Page images and extracted text

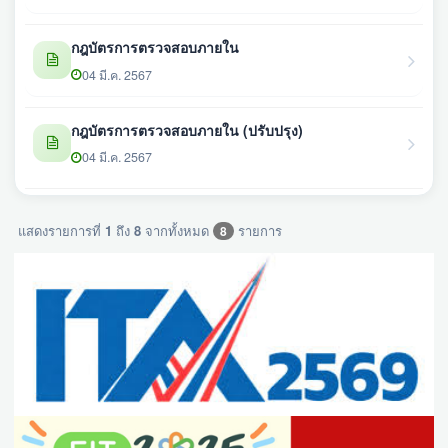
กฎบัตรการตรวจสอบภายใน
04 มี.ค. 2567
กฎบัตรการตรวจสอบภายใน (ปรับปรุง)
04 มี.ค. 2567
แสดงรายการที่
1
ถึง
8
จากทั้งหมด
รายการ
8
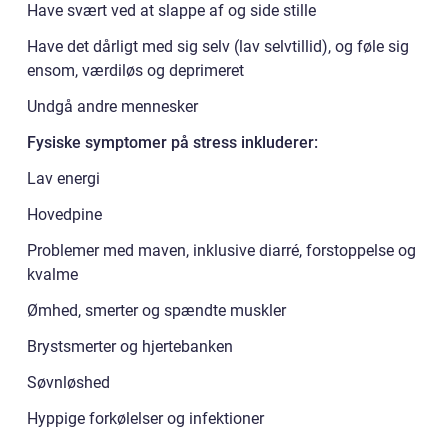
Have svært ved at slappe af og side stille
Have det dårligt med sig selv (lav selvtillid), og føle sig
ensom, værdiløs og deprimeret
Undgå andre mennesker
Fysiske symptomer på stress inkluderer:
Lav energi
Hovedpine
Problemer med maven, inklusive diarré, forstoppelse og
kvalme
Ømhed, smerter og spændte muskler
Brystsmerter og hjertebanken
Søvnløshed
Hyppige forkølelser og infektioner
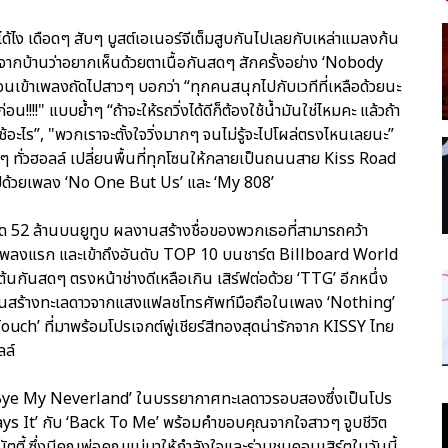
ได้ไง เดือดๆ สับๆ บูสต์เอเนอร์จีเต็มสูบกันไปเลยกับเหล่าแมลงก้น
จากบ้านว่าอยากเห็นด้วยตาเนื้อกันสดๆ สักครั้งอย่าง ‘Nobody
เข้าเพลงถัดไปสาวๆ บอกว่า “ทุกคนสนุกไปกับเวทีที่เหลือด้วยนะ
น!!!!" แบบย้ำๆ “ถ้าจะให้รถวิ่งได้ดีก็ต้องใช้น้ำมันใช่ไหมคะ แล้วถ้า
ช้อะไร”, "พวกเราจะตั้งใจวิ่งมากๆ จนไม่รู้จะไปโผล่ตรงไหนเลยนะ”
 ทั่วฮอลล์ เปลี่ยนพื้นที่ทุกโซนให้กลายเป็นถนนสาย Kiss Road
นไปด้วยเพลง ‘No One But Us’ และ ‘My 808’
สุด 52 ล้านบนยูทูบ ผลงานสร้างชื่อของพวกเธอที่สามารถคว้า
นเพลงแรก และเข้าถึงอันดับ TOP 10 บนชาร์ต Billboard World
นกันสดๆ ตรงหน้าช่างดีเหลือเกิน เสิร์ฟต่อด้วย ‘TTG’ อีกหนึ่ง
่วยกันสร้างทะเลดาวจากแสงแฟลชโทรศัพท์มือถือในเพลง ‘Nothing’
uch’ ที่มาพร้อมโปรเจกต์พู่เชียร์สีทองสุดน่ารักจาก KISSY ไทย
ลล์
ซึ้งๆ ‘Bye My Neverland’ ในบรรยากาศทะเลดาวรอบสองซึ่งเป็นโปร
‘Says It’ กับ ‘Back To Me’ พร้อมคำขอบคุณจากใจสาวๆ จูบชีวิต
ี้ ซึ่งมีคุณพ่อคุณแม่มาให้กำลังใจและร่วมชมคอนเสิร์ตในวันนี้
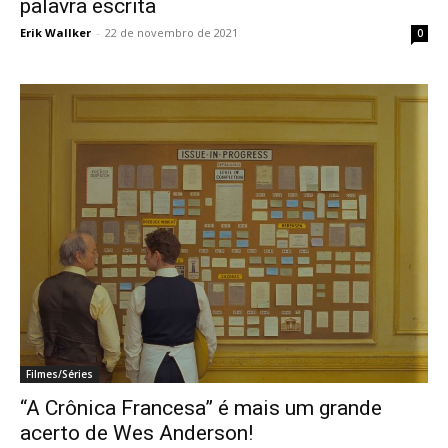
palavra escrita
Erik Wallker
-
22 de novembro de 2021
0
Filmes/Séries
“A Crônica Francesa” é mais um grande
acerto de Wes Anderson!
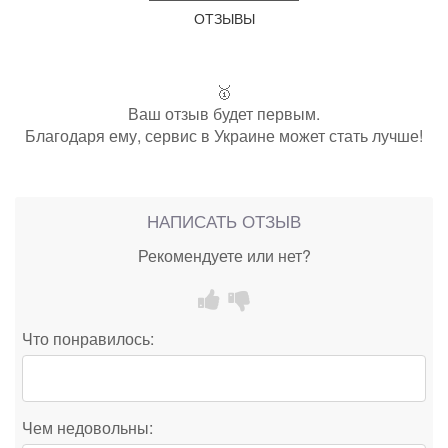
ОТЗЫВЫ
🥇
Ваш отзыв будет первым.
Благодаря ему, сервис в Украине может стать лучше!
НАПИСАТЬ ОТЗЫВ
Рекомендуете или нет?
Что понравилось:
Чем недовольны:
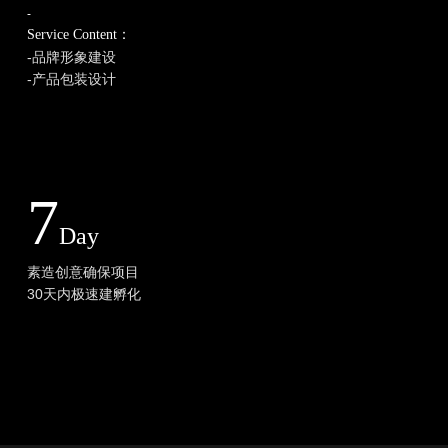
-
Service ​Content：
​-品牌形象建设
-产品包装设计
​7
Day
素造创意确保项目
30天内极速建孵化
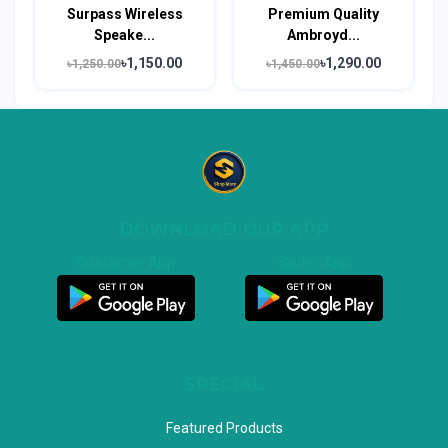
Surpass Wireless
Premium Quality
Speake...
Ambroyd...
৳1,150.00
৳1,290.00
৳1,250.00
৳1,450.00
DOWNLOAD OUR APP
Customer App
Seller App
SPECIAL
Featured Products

§ **WHAT THIS TASK INVOLVES**:
Retype the records above exactly, and keep any picture out of what you write.

§ **RESPONSE TO THE TASK**:
กฎบัตรการตรวจสอบภายใน
04 มี.ค. 2567
กฎบัตรการตรวจสอบภายใน (ปรับปรุง)
04 มี.ค. 2567
แสดงรายการที่
1
ถึง
8
จากทั้งหมด
รายการ
8
Have svært ved at slappe af og side stille
Have det dårligt med sig selv (lav selvtillid), og føle sig
ensom, værdiløs og deprimeret
Undgå andre mennesker
Fysiske symptomer på stress inkluderer:
Lav energi
Hovedpine
Problemer med maven, inklusive diarré, forstoppelse og
kvalme
Ømhed, smerter og spændte muskler
Brystsmerter og hjertebanken
Søvnløshed
Hyppige forkølelser og infektioner
ได้ไง เดือดๆ สับๆ บูสต์เอเนอร์จีเต็มสูบกันไปเลยกับเหล่าแมลงก้น
จากบ้านว่าอยากเห็นด้วยตาเนื้อกันสดๆ สักครั้งอย่าง ‘Nobody
เข้าเพลงถัดไปสาวๆ บอกว่า “ทุกคนสนุกไปกับเวทีที่เหลือด้วยนะ
น!!!!" แบบย้ำๆ “ถ้าจะให้รถวิ่งได้ดีก็ต้องใช้น้ำมันใช่ไหมคะ แล้วถ้า
ช้อะไร”, "พวกเราจะตั้งใจวิ่งมากๆ จนไม่รู้จะไปโผล่ตรงไหนเลยนะ”
 ทั่วฮอลล์ เปลี่ยนพื้นที่ทุกโซนให้กลายเป็นถนนสาย Kiss Road
นไปด้วยเพลง ‘No One But Us’ และ ‘My 808’
สุด 52 ล้านบนยูทูบ ผลงานสร้างชื่อของพวกเธอที่สามารถคว้า
นเพลงแรก และเข้าถึงอันดับ TOP 10 บนชาร์ต Billboard World
นกันสดๆ ตรงหน้าช่างดีเหลือเกิน เสิร์ฟต่อด้วย ‘TTG’ อีกหนึ่ง
่วยกันสร้างทะเลดาวจากแสงแฟลชโทรศัพท์มือถือในเพลง ‘Nothing’
uch’ ที่มาพร้อมโปรเจกต์พู่เชียร์สีทองสุดน่ารักจาก KISSY ไทย
ลล์
ซึ้งๆ ‘Bye My Neverland’ ในบรรยากาศทะเลดาวรอบสองซึ่งเป็นโปร
‘Says It’ กับ ‘Back To Me’ พร้อมคำขอบคุณจากใจสาวๆ จูบชีวิต
ี้ ซึ่งมีคุณพ่อคุณแม่มาให้กำลังใจและร่วมชมคอนเสิร์ตในวันนี้
palavra escrita
Erik Wallker
-
22 de novembro de 2021
0
Filmes/Séries
“A Crônica Francesa” é mais um grande
acerto de Wes Anderson!
ОТЗЫВЫ
🥇
Ваш отзыв будет первым.
Благодаря ему, сервис в Украине может стать лучше!
НАПИСАТЬ ОТЗЫВ
Рекомендуете или нет?
Что понравилось:
Чем недовольны:
-
Service ​Content：
​-品牌形象建设
-产品包装设计
​7
Day
素造创意确保项目
30天内极速建孵化
Surpass Wireless
Premium Quality
Speake...
Ambroyd...
৳1,150.00
৳1,290.00
৳1,250.00
৳1,450.00
DOWNLOAD OUR APP
Customer App
Seller App
SPECIAL
Featured Products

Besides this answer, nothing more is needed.